[Date Prev][Date Next][Thread Prev][Thread Next][Date Index][Thread Index]

Re: shift_jis / windows-31J




> I'm being asked to document things like a character set selector attribute that's a byte.  It has entries like:
> 	0x80 Specifies the JIS character set. (IANA name shift_jis)
> 
> We all know that "Microsoft's" shift_jis is really Windows-31J, but the on-the-surface reasonable 
>request to replace this shift_jis with Windows-31J would mean that we'd
>be specifying an identifier that our software didn't recognize.  That
>doesn't help solve the problem.  Even when we do recognize windows-31J,
>we'd tell you that the name was shift_jis (round tripping.)  

I do not think so, since you specify 0x80 in data rather than
"windows-31J" or "shift_jis" in this particular case.

> This kind of documentation shows up "everywhere", so it'd be nice if people got to shift_jis in the 
> registry and saw "gee, Microsoft uses a variation".
> 
> At this point it's rather a mess, and the behavior's pretty stuck.  If it is desirable for the registry 
>to point people in the right direction, then doing something like what
>HTML did, at the registry level, would be most helpful.

I agree with this idea.  Except the addition of a new alias, I agree.

I reformulated your proposal using the latest registration template. 
Here goes.

--------------------------------------------------------------------------------


Charset name: Windows-31J
Charset aliases: csWindows31J
MIBenum: 2024

Suitability for use in MIME text:

This charset can be used for the top-level media type "text".

Published specification(s):

http://msdn.microsoft.com/en-us/goglobal/cc305152.aspx

ISO 10646 equivalency table:

http://unicode.org/Public/MAPPINGS/VENDORS/MICSFT/WINDOWS/CP932.TXT

Additional information:

Windows Japanese.  A variant of Shift_JIS to include NEC special
characters (Row 13), NEC selection of IBM extensions (Rows 89 to 92),
and IBM extensions (Rows 115 to 119).  The CCS's are JIS X0201:1997,
JIS X0208:1997, and these extensions.  Windows-31J text is commonly
declared with the shift_jis name of the parent charset.

Person & email address to contact for further information: ??

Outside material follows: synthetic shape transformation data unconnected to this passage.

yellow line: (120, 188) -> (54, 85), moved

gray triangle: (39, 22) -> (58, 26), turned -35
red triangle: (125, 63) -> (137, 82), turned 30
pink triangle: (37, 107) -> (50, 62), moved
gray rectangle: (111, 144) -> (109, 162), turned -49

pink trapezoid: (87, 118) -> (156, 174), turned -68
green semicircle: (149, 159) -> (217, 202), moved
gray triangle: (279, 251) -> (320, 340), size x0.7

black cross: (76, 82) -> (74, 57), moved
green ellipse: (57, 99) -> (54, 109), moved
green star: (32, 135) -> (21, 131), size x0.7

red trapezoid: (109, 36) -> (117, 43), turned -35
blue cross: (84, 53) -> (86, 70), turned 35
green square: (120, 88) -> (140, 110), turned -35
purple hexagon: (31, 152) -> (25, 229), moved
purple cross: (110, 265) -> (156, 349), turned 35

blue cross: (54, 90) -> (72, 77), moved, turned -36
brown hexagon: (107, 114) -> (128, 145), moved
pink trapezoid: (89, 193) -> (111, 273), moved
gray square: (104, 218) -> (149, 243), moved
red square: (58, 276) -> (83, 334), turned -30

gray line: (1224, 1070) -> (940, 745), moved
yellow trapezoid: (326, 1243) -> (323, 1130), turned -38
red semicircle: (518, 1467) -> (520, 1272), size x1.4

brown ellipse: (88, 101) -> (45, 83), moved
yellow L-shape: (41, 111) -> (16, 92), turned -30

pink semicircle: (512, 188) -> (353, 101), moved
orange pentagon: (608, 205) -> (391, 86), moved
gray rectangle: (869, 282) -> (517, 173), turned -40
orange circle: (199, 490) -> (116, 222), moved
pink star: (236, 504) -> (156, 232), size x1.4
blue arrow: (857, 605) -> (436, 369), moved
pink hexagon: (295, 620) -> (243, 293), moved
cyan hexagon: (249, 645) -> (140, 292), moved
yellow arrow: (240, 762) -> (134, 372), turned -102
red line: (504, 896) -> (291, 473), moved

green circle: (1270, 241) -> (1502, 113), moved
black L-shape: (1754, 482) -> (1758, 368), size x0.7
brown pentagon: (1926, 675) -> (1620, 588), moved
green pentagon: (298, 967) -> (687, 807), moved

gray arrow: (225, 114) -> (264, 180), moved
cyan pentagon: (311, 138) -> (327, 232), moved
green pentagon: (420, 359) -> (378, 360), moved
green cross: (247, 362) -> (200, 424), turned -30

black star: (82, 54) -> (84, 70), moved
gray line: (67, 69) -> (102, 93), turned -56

Intended usage: LIMITED USE

--------------------------------------------------------------------------------

Charset name: Shift_JIS

MIBenum: 17

Charset aliases: MS_Kanji and csShiftJIS

Suitability for use in MIME text:
This charset can be used for the top-level media type "text".

Published specification(s): Appendix 1 of JIS X0208:1997.

ISO 10646 equivalency table:

There are no authoritative definitions and several variations 
exist.  An obsolete variation is available at:

http://unicode.org/Public/MAPPINGS/OBSOLETE/EASTASIA/JIS/SHIFTJIS.TXT

Additional information:

This charset is an extension of csHalfWidthKatakana by adding graphic
characters in JIS X 0208.  The CCS's are JIS X0201:1997 and JIS
X0208:1997.

Several vendor specific charsets that derive from shift_jis often use
the shift_jis name instead of a more specific vendor charset name.

Person & email address to contact for further information: ?

Intended usage: LIMITED USE


-- 
MURATA Makoto <murata@hokkaido.email.ne.jp>